School-age children of immigrants (legal and illegal) have strained the public school system in the United States. "While it has been suggested that this increase is the result of the children of baby boomers reaching school age, the so called baby boom echo, it is clear from the [census data] that immigration policy accounts for the dramatic increase in school enrollment."
The figure is 20 percent of all school-age children, and their parents do not pay the same amount into the system as natives.
"While less than one-fourth (2.7 million) of these children are immigrants themselves, the use of public education by the U.S.-born children of immigrants is a direct consequence of their parents having been allowed into the country. The children of immigrants account for such a large percentage of the school-age population because a higher proportion of immigrant women are in their childbearing years, and immigrants tend to have somewhat larger families than natives. In addition, the effect of immigration on public schools will be even larger in the coming years because 22.6 percent of children approaching school age have immigrant mothers."

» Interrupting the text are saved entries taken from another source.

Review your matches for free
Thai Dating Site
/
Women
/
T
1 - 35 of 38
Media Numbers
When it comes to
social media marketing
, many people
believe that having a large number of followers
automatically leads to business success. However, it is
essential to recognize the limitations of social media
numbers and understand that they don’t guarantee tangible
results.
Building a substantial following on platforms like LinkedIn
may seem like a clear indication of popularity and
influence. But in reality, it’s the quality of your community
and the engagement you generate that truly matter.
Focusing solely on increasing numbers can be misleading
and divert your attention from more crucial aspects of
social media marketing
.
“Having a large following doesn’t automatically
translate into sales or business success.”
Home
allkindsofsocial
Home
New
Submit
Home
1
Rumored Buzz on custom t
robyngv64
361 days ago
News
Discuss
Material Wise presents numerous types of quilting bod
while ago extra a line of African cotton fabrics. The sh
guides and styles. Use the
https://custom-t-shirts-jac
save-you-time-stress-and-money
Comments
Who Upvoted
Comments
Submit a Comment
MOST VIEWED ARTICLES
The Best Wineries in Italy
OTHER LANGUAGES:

But public education would not be strained if tax revenue -- from income, property, and corporate taxes -- increased proportionately. "But as we have seen, immigrants themselves and immigrant households generally have lower incomes than natives, so their tax contributions are unlikely to entirely offset the costs they impose on schools."
"This is especially true because of the higher costs associated with teaching children whose first language is not English," the authors stated.